Caminhos para prevenir o suicídio entre os jovens no Brasil
Enviada em 01/11/2019
Segundo o conceito de “Banalidade do Mal”, da filósofa alemã Hannah Arendt, o mal torna-se ago banal quando é admitido, acima da ética, pela sociedade na qual está inserido. Nessa perspectiva, ao se analisar a questão do aumento do suicídio entre jovens, percebe-se que o pensamento de Hannah está intrinsecamente ligado aos problemas do século XXI. Esse cenário contemporâneo é fruto tanto do da falta de políticas públicas eficientes, quanto da falta de entendimento da população. Diante disso torna-se fundamental a discussão desses aspectos, a fim de despertar a justiça ética social.
Antes de tudo, é fulcral pontuar que o aumento do suicídio de jovens deriva da baixa atuação dos setores governamentais, no que concerne a criação de mecanismos que coíbam tais recorrências. Segundo o Atlas da Violência 2019, do Instituto de Pesquisa Econômica Aplicada, houve um aumento de quase 13% das taxas de morte por suicídio de 2002 a 2018, na faixa de 15 aos 19 anos. Em consequência disso, há uma crescente onda de encorajamento ao autocídio, por exemplo, o jogo Baleia Azul, no qual foi criado com intuito de fazer o jogador tirar a própria vida na fase final. Desse modo, é necessário que o Estado atue de forma urgente na resolução do problema.
Ademais, é imperativo ressaltar a falta de conhecimento sobre o assunto como impulsionador do problema. De acordo com uma pesquisa publicada no portal de notícias G1, 72,6% da população acha que o suicídio acontece apenas com pessoas que sofrem transtornos psicológicos graves. Com base nisso, a falta de conscientização sobre os motivos que levam ao autocídio corroboram com o crescente aumento dos casos de morte relacionado ao problema citado, pois familiares e amigos -principais ferramentas para inibir essa atitude desesperada- não sabem que a origem do problema está no início de uma depressão ou em um desapontamento com a vida, que pode evoluir ao autocídio, se não houver a ajuda de pessoas próximas. Por certo, essa atitude contribui para esse quadro deletério.

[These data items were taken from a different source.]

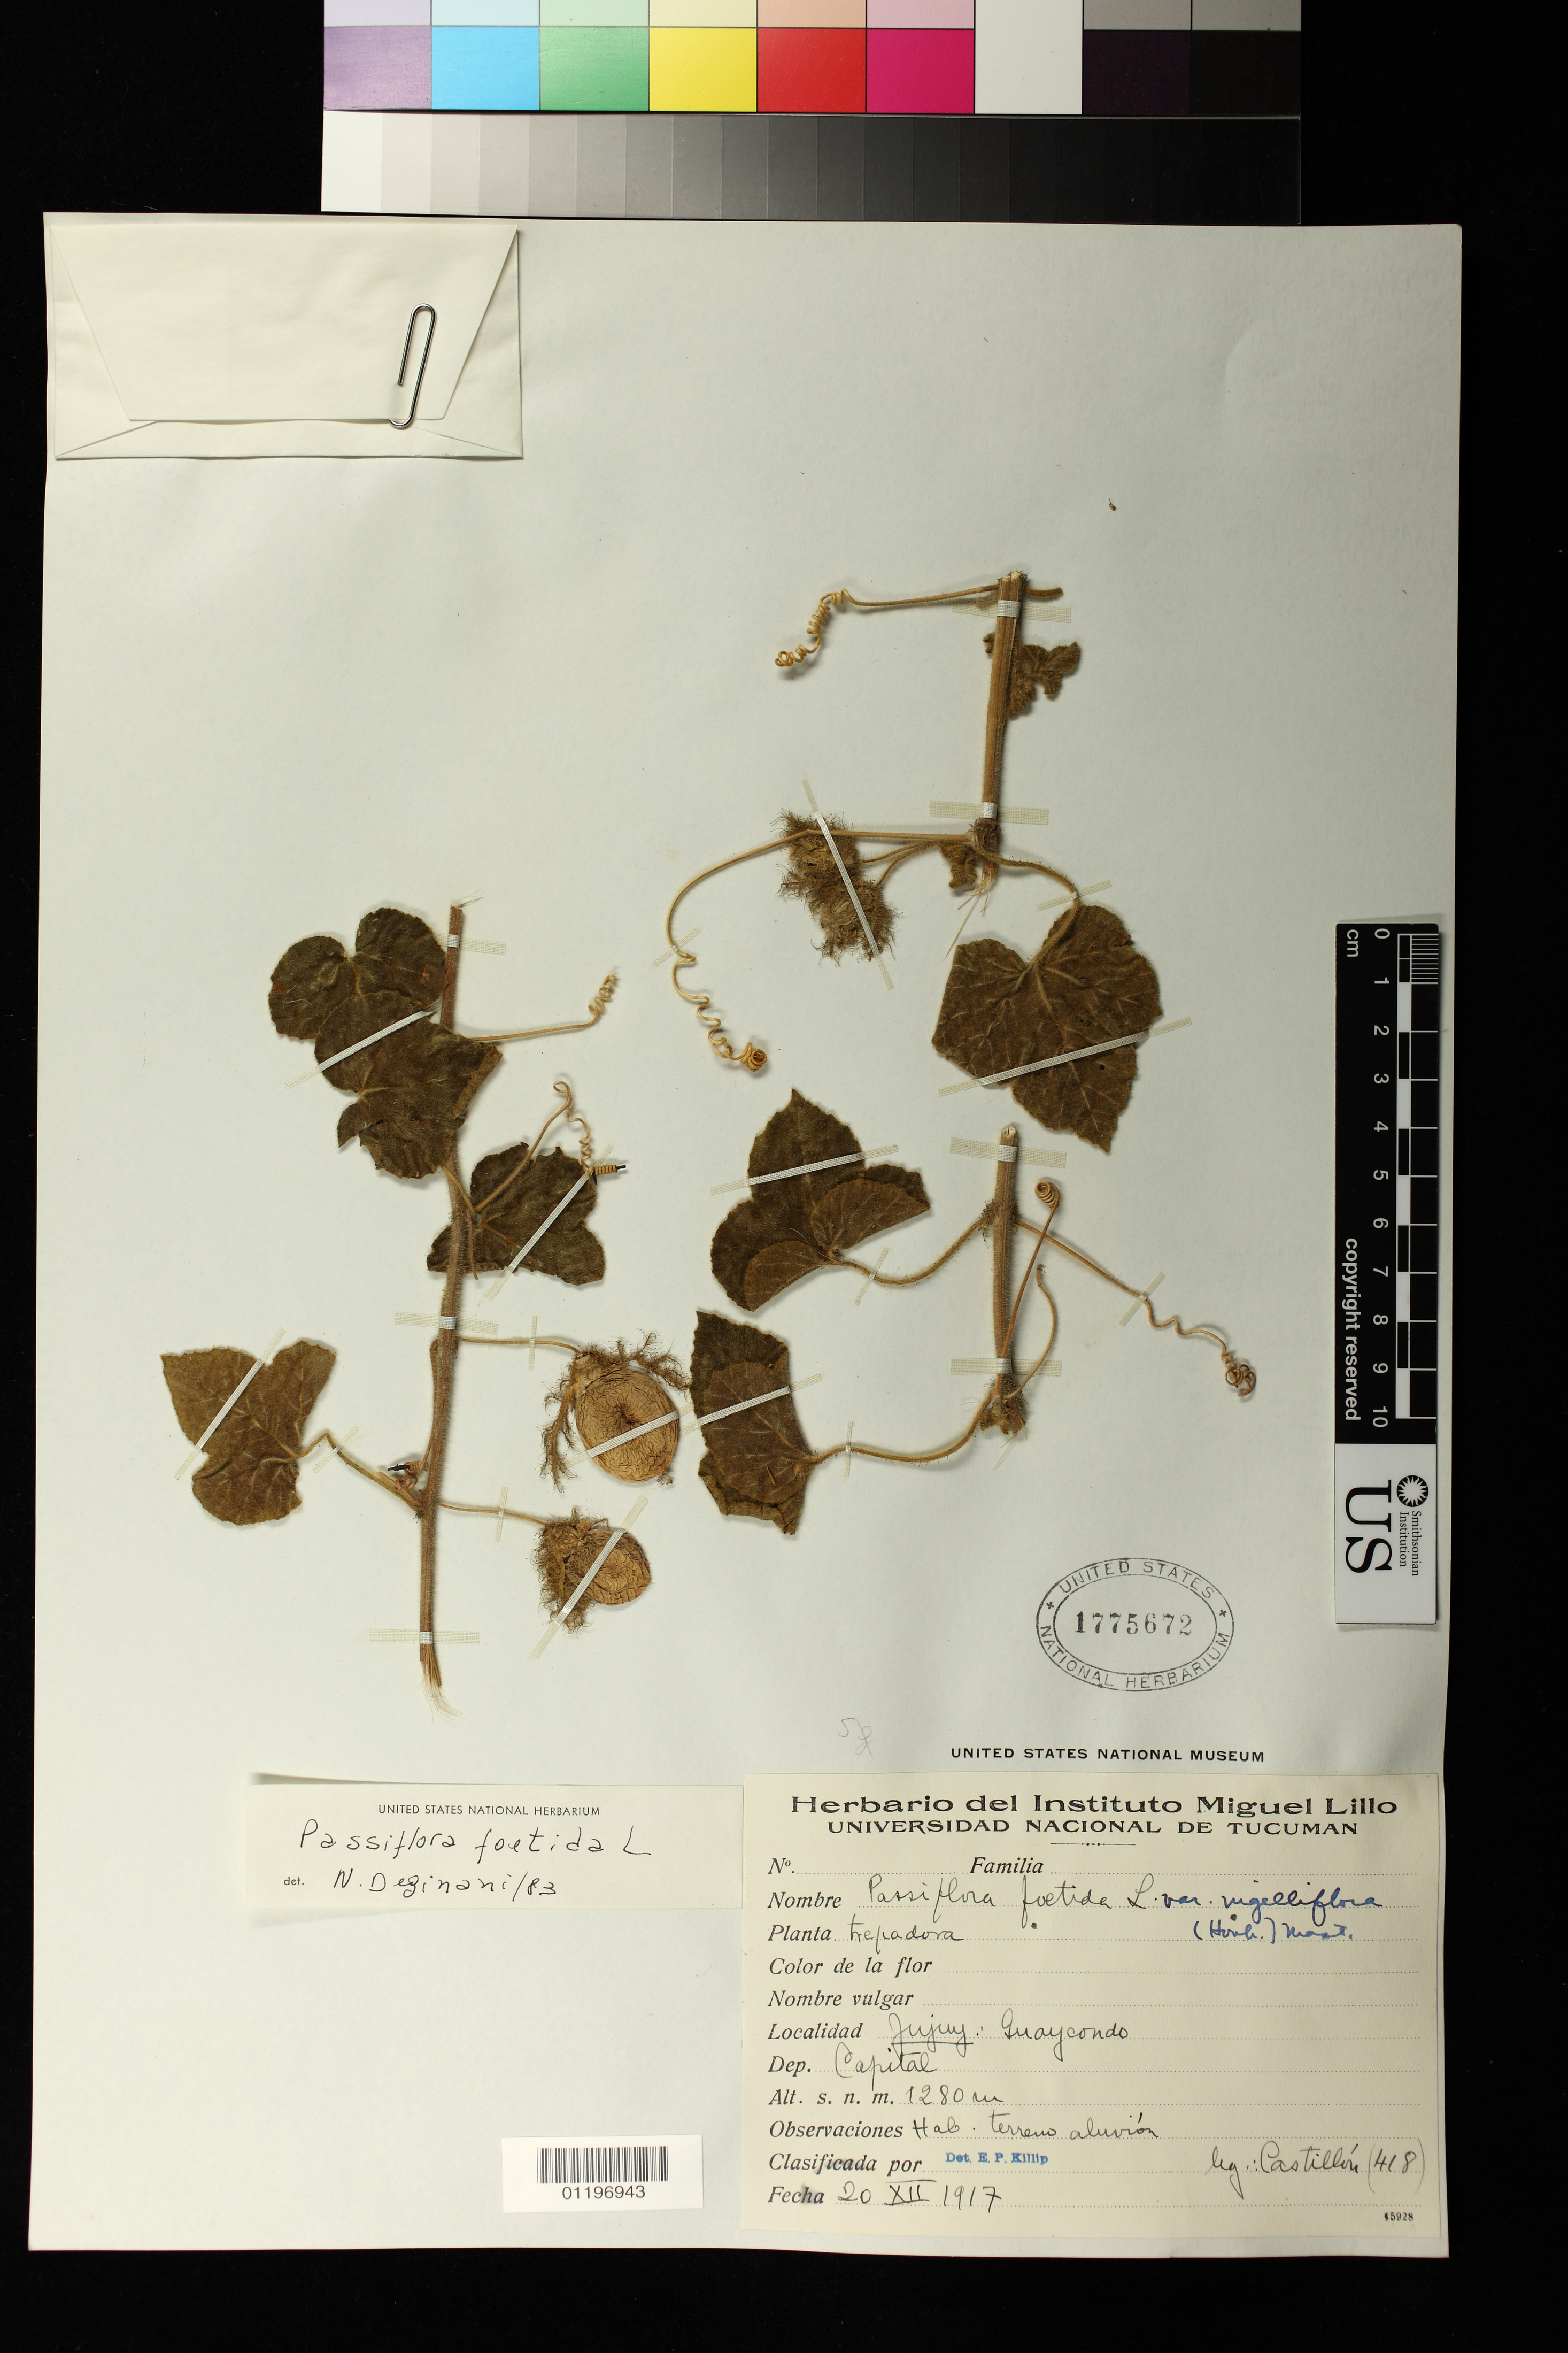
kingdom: Plantae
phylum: Tracheophyta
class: Magnoliopsida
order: Malpighiales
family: Passifloraceae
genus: Passiflora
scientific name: Passiflora foetida var. nigelliflora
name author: (Hook.) Mast.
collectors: L. Castillón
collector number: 418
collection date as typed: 20 Dec 1917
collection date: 1917-12-20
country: Argentina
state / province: Jujuy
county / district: Capital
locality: Jujuy: Guaycondo. Dep. Capital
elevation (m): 1280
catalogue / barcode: US 1775672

Portanto, é possível defender que impasses políticos e sociais constituem desafios a se superar. Dessarte, necessita-se, urgentemente, que o Poder Legislativo, em parceria com o Ministério da Saúde, proporcione a criação de leis, a serem aprovadas pelo Senado, que obriguem as escolas a iniciarem trabalhos de acompanhamento dos jovens alunos, por meio de psicólogos, que realizem palestras e pesquisas, com intuito de encontrar alunos que sofram com problemas que possam leva-lo a cometer o suicídio. Esses trabalhos poderão ser feitos individualmente ou acompanhado dos pais, com jovens que apresentarem depressões ou doenças relacionadas. Dessa maneira, atenuar-se-á, em médio e longo prazo, o impacto nocivo do suicídio e a contornará a Banalidade do Mal proposta por Arendt.